A more efficient process is to have the patient complete an electronic form from home or their smartphone. It can immediately be filed to their chart in seconds, with no paper to print, touch or destroy. That's a savings of both time and money. Now, repeat that for every form a practice goes through in a day. It's just a better way to do business.
Q: What are the best practices to building a seamless, long-term virtual care strategy?
A: When creating a long-term virtual care strategy, practices should consider the expense, in terms of time and money, that daily redundant tasks are costing the business.
How many voicemails are being left to request a call back so the patient can receive a test result? Would it be more convenient to send the patient a secure text message and get that result delivered in just a few minutes? How many no-show appointments does the practice have each day?
Could reminders be set to send via text or email? Would a telehealth option allow that patient to keep that appointment? How many forms are staff printing, transcribing, scanning and shredding?
Options for virtual care can help practices proactively engage patients in their care, get them to appointments, keep them informed and promote adherence for improved outcomes. Solutions like broadcast messaging, appointment reminders, video chat and text messaging allow providers to easily and more efficiently deliver communications to remind patients to get their necessary care. Keeping schedules full is essential to running a profitable business.
Virtual care isn't just about mimicking the in-office experience. It allows providers to optimize it with the right tools right at your fingertips. Used correctly, it creates an ideal patient experience – where patients are engaged, informed and able to get answers to questions.
It's also key to know you don't have to jump right into a full virtual-care strategy. It doesn't need to be overwhelming.
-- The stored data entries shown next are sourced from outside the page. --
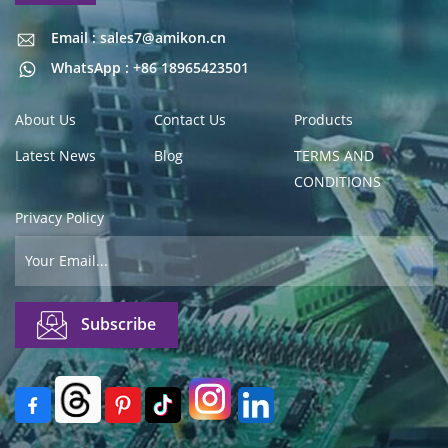
Email : sales7@amikon.cn
Email : sales7@amikon.cn
WhatsApp : +86 18965423501
About Us
Contact Us
Products
Latest News
Blog
TERMS AND
CONDITIONS
Privacy Policy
Start with one solution. Put a workflow in place. Measure it, and ensure it's successful. Then move on to the next. Doing so can result in significantly higher patient engagement and satisfaction, better patient response rates, a reduction in appointment no-shows, and ultimately greater long-term success of the practice, health system or pharmacy.
Q: How can telehealth technology further increase workflow efficiencies, which can ultimately lead to a more profitable healthcare organization?
A: For many healthcare providers, telehealth was their first step into virtual care. What we all learned was that it was fairly universally embraced by physicians and patients. A recent survey of our own healthcare provider customers shows that almost all of them plan to continue offering telehealth in a mix of both virtual and in-office appointments.
Patients also prefer telehealth and report telehealth visits are more convenient than in-office appointments. Telehealth lets practices offer patients more access to secure and quality healthcare from the comfort of their own homes, further improving health outcomes and lowering costs.
Because of the growing role that telehealth plays in healthcare delivery, new service enhancements expand the use of the solution. Options like virtual waiting rooms or group encounters make telehealth more efficient and extend its use for families, care team members and expediting patient flow.
Telehealth also is an option to grow practice revenue. Providers can offer their services from any location or maintain relationships with patients who are away at college, on vacation or temporarily residing out of state.
It's a great option to allow the relationship between patients and their trusted physicians to flourish.